As for shortening the duration of fraud schemes, proactive data monitoring/analysis, surprise audits and job rotation/mandatory vacation were the most effective controls. These measures helped lower the duration of fraud schemes by 50% or more. Conducting formal fraud risk assessments, as well as creating a dedicated fraud department, function or team, were slightly less effective at reducing fraud duration.
Use effective precautions
Notably, some of the most effective controls are underutilized. For example, job rotation/mandatory vacation and surprise audits were each associated with at least 50% reductions in both median fraud loss and median fraud duration. But the ACFE found that they are among the least commonly implemented controls. Surprise audits were used by just 42% of the victimized organizations in the ACFE’s report, while only 25% of the organizations had job rotation or mandatory vacation policies in place.
The ACFE found that tips from employees or outside parties were the detection method in 42% of the cases in the report.
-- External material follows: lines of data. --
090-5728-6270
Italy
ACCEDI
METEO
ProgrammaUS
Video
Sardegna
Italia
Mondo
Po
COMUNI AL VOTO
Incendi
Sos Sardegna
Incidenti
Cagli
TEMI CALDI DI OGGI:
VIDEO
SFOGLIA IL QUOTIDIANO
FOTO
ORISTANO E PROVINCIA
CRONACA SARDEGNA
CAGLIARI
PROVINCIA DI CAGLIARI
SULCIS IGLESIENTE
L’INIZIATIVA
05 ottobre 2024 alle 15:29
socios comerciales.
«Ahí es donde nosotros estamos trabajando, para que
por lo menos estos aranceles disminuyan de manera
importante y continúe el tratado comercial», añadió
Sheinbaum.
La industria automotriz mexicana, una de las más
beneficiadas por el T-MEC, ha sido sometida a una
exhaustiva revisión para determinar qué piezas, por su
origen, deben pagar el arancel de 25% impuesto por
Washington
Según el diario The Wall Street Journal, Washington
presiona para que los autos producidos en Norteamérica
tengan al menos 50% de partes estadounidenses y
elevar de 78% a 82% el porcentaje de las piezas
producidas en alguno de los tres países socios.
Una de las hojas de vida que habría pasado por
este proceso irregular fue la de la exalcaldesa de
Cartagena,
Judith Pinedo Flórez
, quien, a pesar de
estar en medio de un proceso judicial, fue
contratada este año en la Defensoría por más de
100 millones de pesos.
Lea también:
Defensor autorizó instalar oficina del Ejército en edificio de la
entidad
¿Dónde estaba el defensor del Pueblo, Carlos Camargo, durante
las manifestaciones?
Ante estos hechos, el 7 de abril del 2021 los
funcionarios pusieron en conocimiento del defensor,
Consistent with previous ACFE studies, tips are by far the most common way that frauds are discovered, underscoring the importance of hotlines for reporting fraud and other violations.
The ACFE reported that fraud losses were two times higher at organizations without hotlines. Email and web-based reporting both surpassed telephone hotlines, so it is best to provide multiple reporting channels. The report also found that reports of fraud are more likely to be submitted via hotlines if employees receive fraud awareness and reporting training.
Related Read: What Can You do to Prevent Employee Fraud?
It can happen to you
Many manufacturers, especially smaller ones, view antifraud controls as unnecessary. You may feel that you know and trust your employees, and it cannot happen to your company. But there may be motivations outside of your control, such as personal financial distress or gambling addictions, that can lead good employees to make bad decisions. By implementing antifraud controls, you can minimize the opportunities for fraud to happen at your company.
The most effective controls for your company depend on a number of factors and can vary by industry. It is a good idea to benchmark your company’s antifraud controls against those of your peers. Contact your CPA for help fortifying your defenses.
Sidebar: Recognize fraud warning signs
To effectively detect fraud and minimize your losses, it is important to recognize certain employee behaviors that can be a red flag for fraud. According to Occupational Fraud 2022: A Report to the Nations, a biennial report published by the Association of Certified Fraud Examiners, the eight most common red flags are:
- Living beyond one’s means;
- Financial difficulties;
- Unusually close association with a vendor or customer;
- Control issues and unwillingness to share duties;
- Irritability, suspiciousness or defensiveness;
- Bullying or intimidation;
- Divorce and/or family problems; and
- “Wheeler-dealer” attitude.
Background checks can be an important tool for combating fraud. However, most frauds are committed by first-time offenders, often motivated by desperate circumstances. According to the 2022 report, 83% of the fraud perpetrators had no prior disciplinary record for fraud-related conduct.